We want to conduct inference on our parameter $p$, which takes on an uncountably infinite number of values between 0 and 1. Since the values are uncountably infinite, we should pick a continuous distribution. 

#### Problem 4 (e): Suppose that I have only one coin and I want to conduct inference on the probability of flipping heads, $p$. Note that $p$ is unknown. If I want to specify some prior distribution where all probabilities $p$ are equally likely, then what named distribution might I use?

**Answer:**

A continuous Uniform distribution on $[0,1]$.

#### Problem 4 (f): Suppose I have only one coin with some unknown probability of flipping heads $p$. If I think 50% is the likeliest value for $p$ and, as we get farther away from 50%, that value is less and less likely, what named distribution could I use?

**Answer:**

- We might use a Normal distribution with a mean of 50%. In this case, the likeliest value for $p$ is 50% and each value for $p$ is less likely as we get farther from 50%. We'll want to select a $\sigma$ that accurately reflects how much certainty we have in 50%. For example, if we use a $Normal$(0.5,0.5), then we're relatively uncertain in the true value. If we use a $Normal$(0.5, 0.01), though, we're much more certain that 50% is the best value. (In this case, 99.7% of observations would be between 0.47 and 0.53.)
    - A downside to this choice is that the Normal distribution is supported between $-\infty$ and $+\infty$. Thus, we'll have positive probabilities outside of $[0,1]$. We'll want to select a $\sigma$ value that minimizes how much [leakage](https://arxiv.org/abs/1201.3611) we observe.
- Beta distribution is a great choice for probabilities because it's a continuous distribution defined between 0 and 1. In this case, we might select a $Beta(\alpha, \beta)$ where $\alpha = \beta$. If $\alpha = \beta$, then the distribution is symmetric. If $\alpha$ and $\beta$ are both greater than 1, then the mode (peak) will be at 0.5.

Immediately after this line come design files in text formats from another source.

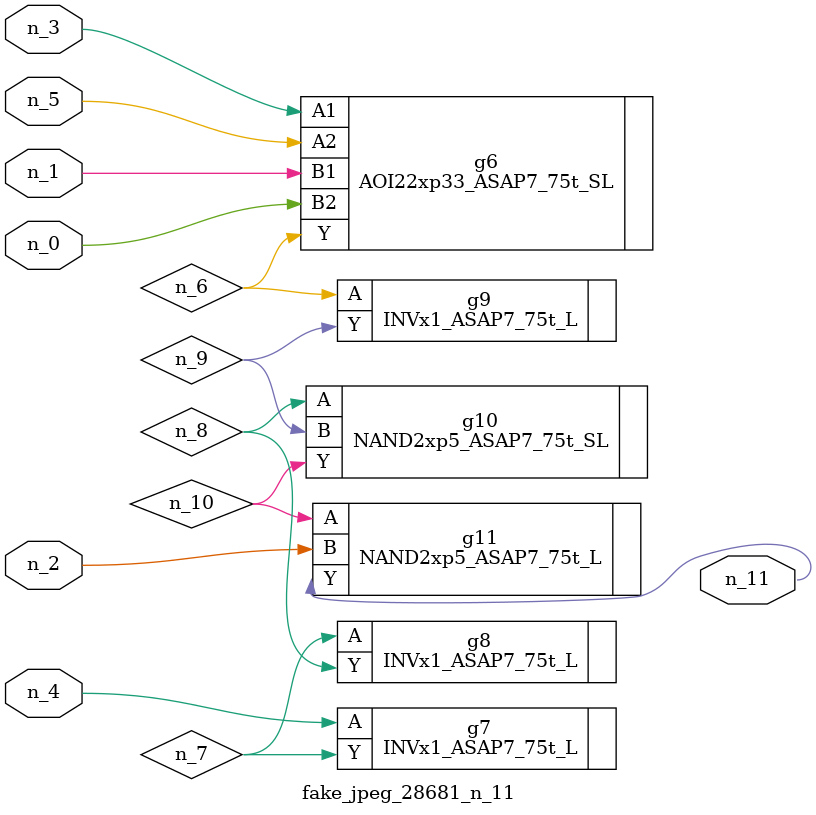
<source format=v>
module fake_jpeg_28681_n_11 (n_3, n_2, n_1, n_0, n_4, n_5, n_11);

input n_3;
input n_2;
input n_1;
input n_0;
input n_4;
input n_5;

output n_11;

wire n_10;
wire n_8;
wire n_9;
wire n_6;
wire n_7;

AOI22xp33_ASAP7_75t_SL g6 ( 
.A1(n_3),
.A2(n_5),
.B1(n_1),
.B2(n_0),
.Y(n_6)
);

INVx1_ASAP7_75t_L g7 ( 
.A(n_4),
.Y(n_7)
);

INVx1_ASAP7_75t_L g8 ( 
.A(n_7),
.Y(n_8)
);

NAND2xp5_ASAP7_75t_SL g10 ( 
.A(n_8),
.B(n_9),
.Y(n_10)
);

INVx1_ASAP7_75t_L g9 ( 
.A(n_6),
.Y(n_9)
);

NAND2xp5_ASAP7_75t_L g11 ( 
.A(n_10),
.B(n_2),
.Y(n_11)
);


endmodule
</source>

#### Problem 4 (g): When we listed out our prior probabilities for each coin, we got the same number of posterior probabilities. For example, when we had four prior probabilities (one for Coin A, one for Coin B, one for Coin C, and one for Coin D), then we had four posterior probabilities (one for Coin A, for Coin B, one for Coin C, and one for Coin D). However, if we have one prior distribution, then we will get one posterior distribution. What are some advantages to being able to summarize our posterior with one distribution instead of a big list of probabilities?

**Answer:**

- If we only need to compute one posterior distribution instead of many posterior probabilities, then we don't have to do as many manual calculations.
- If we have an uncountable number of possibilities for our prior, we cannot actually enumerate all possible posteriors. Therefore, one posterior distribution is the only way for us to properly study posterior probabilities in this case.